Identification of consensus genes and key regulatory elements in 5-fluoro-uracil resistance in gastric and colon cancer

Abstract

BACKGROUND: 5-fluorouracil (5-FU) is widely used in the treatment of gastric and colorectal cancer. Recent microrarray studies associated different gene lists with 5-FU resistance. A major challenge in the genomic era is to find the most validated genes, and to decipher the regulatory networks responsible for the expression changes in a set of co-regulated transcripts. Our aim was to find genes repeatedly associated with 5-FU resistance, and to identify transcription factors (TFs) having overrepresented binding sites (TFBSs) in the promoter regions of genes associated with 5-FU resistance.
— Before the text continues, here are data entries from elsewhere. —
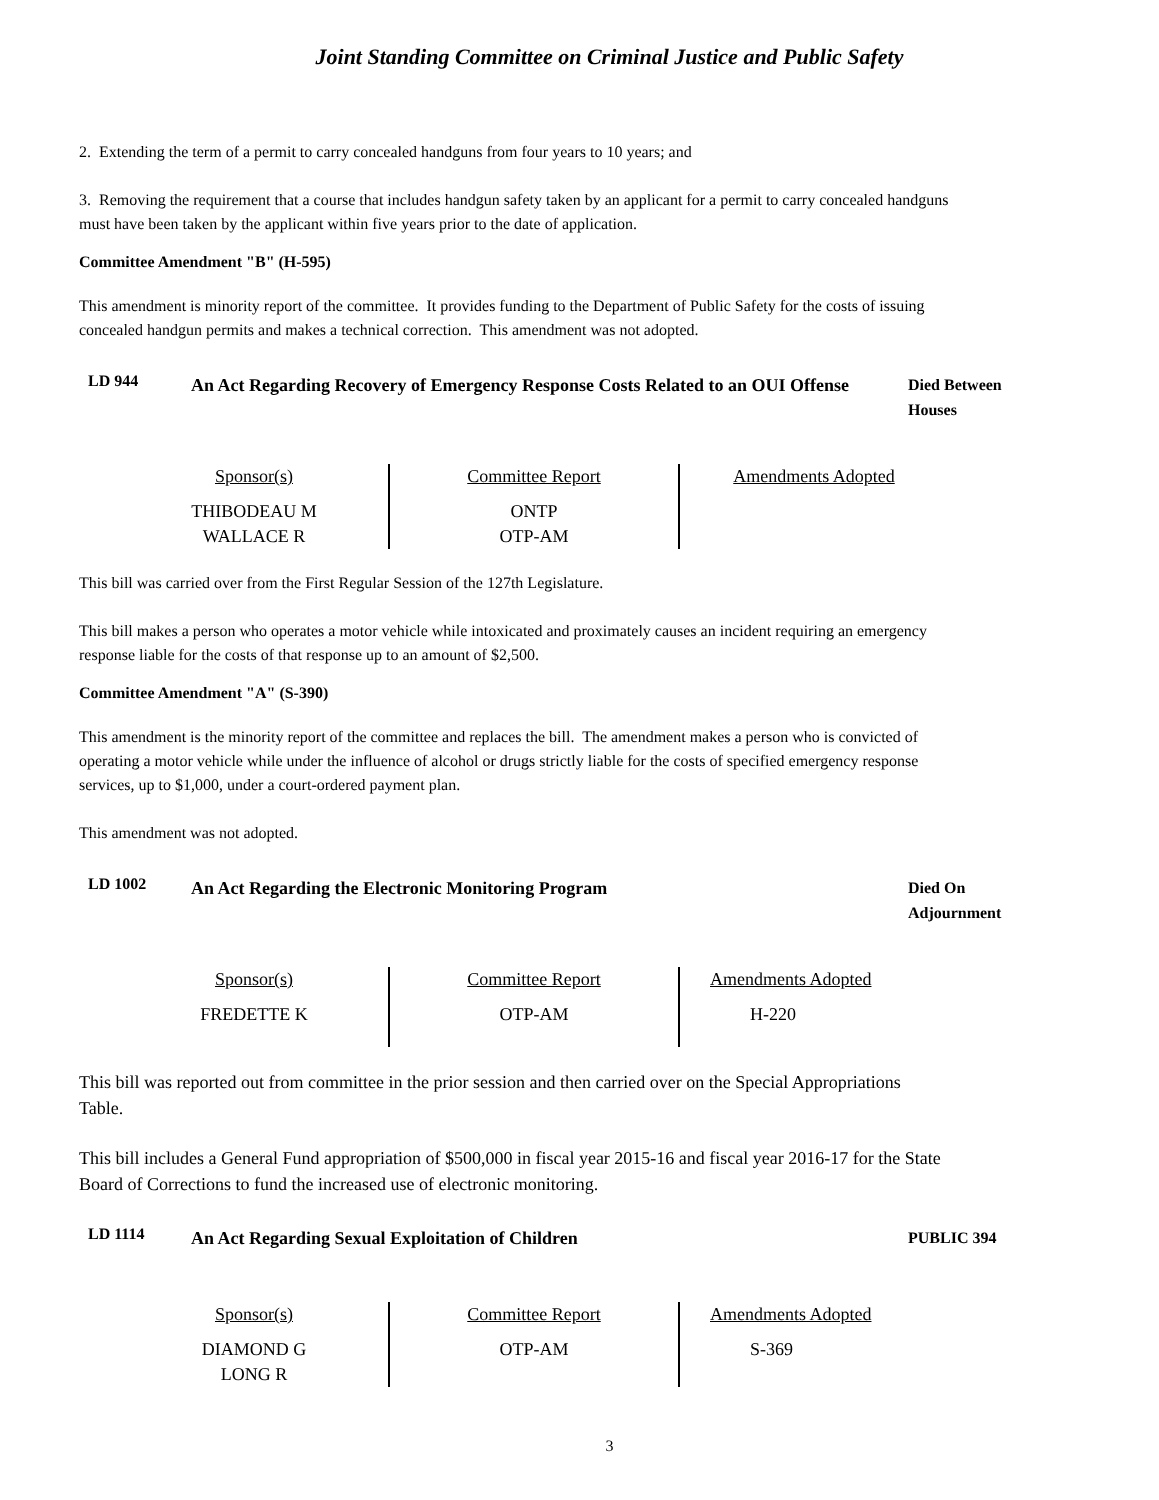Joint Standing Committee on Criminal Justice and Public Safety
2. Extending the term of a permit to carry concealed handguns from four years to 10 years; and
3. Removing the requirement that a course that includes handgun safety taken by an applicant for a permit to carry concealed handguns must have been taken by the applicant within five years prior to the date of application.
Committee Amendment "B" (H-595)
This amendment is minority report of the committee. It provides funding to the Department of Public Safety for the costs of issuing concealed handgun permits and makes a technical correction. This amendment was not adopted.
LD 944
An Act Regarding Recovery of Emergency Response Costs Related to an OUI Offense
Died Between
Houses
| Sponsor(s) THIBODEAU M WALLACE R | Committee Report ONTP OTP-AM | Amendments Adopted |
This bill was carried over from the First Regular Session of the 127th Legislature.
This bill makes a person who operates a motor vehicle while intoxicated and proximately causes an incident requiring an emergency response liable for the costs of that response up to an amount of $2,500.
Committee Amendment "A" (S-390)
This amendment is the minority report of the committee and replaces the bill. The amendment makes a person who is convicted of operating a motor vehicle while under the influence of alcohol or drugs strictly liable for the costs of specified emergency response services, up to $1,000, under a court-ordered payment plan.
This amendment was not adopted.
LD 1002
An Act Regarding the Electronic Monitoring Program
Died On
Adjournment
| Sponsor(s) FREDETTE K | Committee Report OTP-AM | Amendments Adopted H-220 |
This bill was reported out from committee in the prior session and then carried over on the Special Appropriations Table.
This bill includes a General Fund appropriation of $500,000 in fiscal year 2015-16 and fiscal year 2016-17 for the State Board of Corrections to fund the increased use of electronic monitoring.
LD 1114
An Act Regarding Sexual Exploitation of Children
PUBLIC 394
| Sponsor(s) DIAMOND G LONG R | Committee Report OTP-AM | Amendments Adopted S-369 |
3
MATERIALS AND METHODS: The analyzed data originated from 5 different publications describing genome-wide gene expression patterns associated with 5- FU resistance in gastric and colorectal cancer. First, a data warehouse containing all genes associated with resistance was set up. 39 genes were identified which were repeatedly associated with resistance. Of these, using the EZ-Retrieve web service, proximal promoter sequences were available for 33 genes. The MotifScanner software was used to detect TFBSs in this set of sequences. RESULTS: A total of 200 different TFBSs were identified. Using the statistics tool of the Java program TOUCAN, 4 binding sites were found to be significantly overrepresented: NFKappaB50 (p = 0.01), EGR2 (p = 0.027), EGR3 (p = 0.007), and NGFIC (or EGR4) (p = 0.001). These genes intercept apoptotic pathways at multiple locations in the tumor cells. CONCLUSION: We identified a consensus gene list associated with 5-FU resistance, performed an in silico comparative promoter analysis, and highlighted the potential implication of some TFs in the development of chemoresistance.